═══ 原文

食道がんについて
食道がんとは
1)食道がんの特徴
食道がんは高齢の男性に多いがんで、喫煙や飲酒が発がんに関わっているといわれています。進行すると周囲に広がっていき、気管、気管支、大動脈、心臓などの重要臓器を巻き込みます。また食道はリンパ流が豊富でリンパ節転移が多いことが特徴です。例えば、胸の中央にできた食道がんでも首やお腹に高頻度に転移し、 2/3 の患者さんにリンパ節転移を認めます。そのため、がんの中でも、治療が難しく予後の悪いがんと言われてきました。しかし最近では、手術、放射線、抗がん剤などの治療法が進歩し予後も改善しています。
2)治療の原則
食道がんの治療は、進行度(Stage)によって内視鏡による内科的治療、外科的手術、放射線や化学療法(抗がん剤)による治療に分かれます。内視鏡による治療は、早期がんのみに行えます。手術は切除可能な患者さん、つまり、がんが取りきれる病期で手術に耐える体力のある人に行われます。これらの治療ができるのは食道がんの患者さんのだいたい6割くらいで、残りの患者さんには放射線や抗がん剤治療(化学療法)が行われます。また、手術前にがんを小さくする、また、手術で残ったがんを治療するという目的で放射線や化学療法による治療が行われることもあります。

══════
═══ 抜粋資料

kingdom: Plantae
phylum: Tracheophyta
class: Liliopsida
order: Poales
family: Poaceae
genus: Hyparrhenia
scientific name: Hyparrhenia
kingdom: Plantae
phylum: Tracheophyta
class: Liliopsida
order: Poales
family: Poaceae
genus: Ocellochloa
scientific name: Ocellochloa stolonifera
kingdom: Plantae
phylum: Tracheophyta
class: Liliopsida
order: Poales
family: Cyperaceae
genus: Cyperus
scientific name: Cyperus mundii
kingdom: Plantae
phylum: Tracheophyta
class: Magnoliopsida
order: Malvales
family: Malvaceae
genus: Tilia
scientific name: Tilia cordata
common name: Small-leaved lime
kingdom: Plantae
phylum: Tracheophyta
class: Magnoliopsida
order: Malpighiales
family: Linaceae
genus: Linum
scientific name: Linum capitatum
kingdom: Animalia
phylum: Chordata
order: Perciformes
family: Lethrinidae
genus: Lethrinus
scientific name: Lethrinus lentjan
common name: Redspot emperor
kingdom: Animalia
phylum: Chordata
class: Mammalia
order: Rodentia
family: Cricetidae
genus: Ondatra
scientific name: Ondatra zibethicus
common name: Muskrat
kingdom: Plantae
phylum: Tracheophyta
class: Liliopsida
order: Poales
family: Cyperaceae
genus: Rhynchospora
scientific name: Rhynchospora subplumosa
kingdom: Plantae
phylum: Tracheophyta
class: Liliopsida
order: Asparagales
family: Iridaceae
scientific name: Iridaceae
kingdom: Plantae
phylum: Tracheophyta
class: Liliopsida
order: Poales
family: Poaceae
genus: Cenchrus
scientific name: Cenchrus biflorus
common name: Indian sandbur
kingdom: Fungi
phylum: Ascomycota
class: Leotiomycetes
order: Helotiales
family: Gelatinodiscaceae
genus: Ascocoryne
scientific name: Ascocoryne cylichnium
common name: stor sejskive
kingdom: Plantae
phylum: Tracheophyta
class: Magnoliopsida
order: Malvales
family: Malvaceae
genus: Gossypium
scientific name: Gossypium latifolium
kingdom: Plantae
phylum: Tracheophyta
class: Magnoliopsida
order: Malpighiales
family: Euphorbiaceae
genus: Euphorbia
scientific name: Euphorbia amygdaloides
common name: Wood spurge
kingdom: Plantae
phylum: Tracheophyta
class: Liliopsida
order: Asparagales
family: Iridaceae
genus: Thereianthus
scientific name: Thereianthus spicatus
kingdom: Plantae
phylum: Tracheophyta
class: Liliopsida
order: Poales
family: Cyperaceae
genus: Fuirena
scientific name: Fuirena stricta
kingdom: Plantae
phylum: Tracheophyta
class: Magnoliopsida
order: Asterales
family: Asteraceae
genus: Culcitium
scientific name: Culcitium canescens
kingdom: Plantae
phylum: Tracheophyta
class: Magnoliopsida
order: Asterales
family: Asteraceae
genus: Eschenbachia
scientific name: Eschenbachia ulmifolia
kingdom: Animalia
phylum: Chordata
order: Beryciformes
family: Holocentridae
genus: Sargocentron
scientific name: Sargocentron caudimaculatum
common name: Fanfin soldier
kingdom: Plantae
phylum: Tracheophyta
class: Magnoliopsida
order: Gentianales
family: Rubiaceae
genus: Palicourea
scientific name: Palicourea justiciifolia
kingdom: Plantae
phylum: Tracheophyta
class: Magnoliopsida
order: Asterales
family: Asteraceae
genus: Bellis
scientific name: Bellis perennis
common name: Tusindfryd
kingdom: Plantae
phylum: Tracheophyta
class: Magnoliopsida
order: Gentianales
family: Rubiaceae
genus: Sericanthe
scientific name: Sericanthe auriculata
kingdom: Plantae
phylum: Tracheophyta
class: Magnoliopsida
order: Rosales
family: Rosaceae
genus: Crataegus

══════

* **作業指示**
原文によると、食道がんの患者さんのうち、リンパ節転移が認められるのはどのくらいの割合ですか。

* **解答**
3分の2の患者さんに認められます。